= ACTIVITY =
In these records, how many lines contain "cave"? Please reply with the number only.

TASK INPUT Start Marker

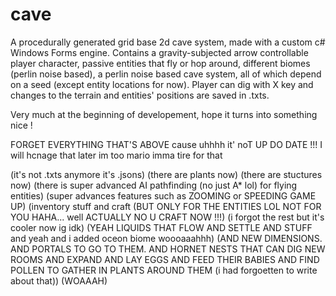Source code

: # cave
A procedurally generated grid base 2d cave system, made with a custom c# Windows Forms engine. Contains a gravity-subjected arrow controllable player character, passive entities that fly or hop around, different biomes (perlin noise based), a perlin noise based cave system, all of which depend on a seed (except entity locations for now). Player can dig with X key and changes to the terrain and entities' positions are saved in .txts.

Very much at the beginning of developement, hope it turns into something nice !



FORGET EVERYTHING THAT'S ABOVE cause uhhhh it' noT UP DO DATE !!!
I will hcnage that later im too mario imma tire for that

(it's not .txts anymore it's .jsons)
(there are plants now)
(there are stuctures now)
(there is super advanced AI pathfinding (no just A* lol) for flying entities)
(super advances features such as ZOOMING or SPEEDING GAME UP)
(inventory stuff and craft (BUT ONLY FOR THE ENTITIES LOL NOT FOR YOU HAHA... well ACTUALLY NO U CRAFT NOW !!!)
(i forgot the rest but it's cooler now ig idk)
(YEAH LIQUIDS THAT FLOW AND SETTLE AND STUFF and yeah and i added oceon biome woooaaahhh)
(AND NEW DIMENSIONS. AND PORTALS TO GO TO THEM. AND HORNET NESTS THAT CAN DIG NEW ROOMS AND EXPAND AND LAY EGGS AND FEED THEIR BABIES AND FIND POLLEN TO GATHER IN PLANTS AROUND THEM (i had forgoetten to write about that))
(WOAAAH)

TASK INPUT End Marker

= OUTPUT OF THE TASK =
2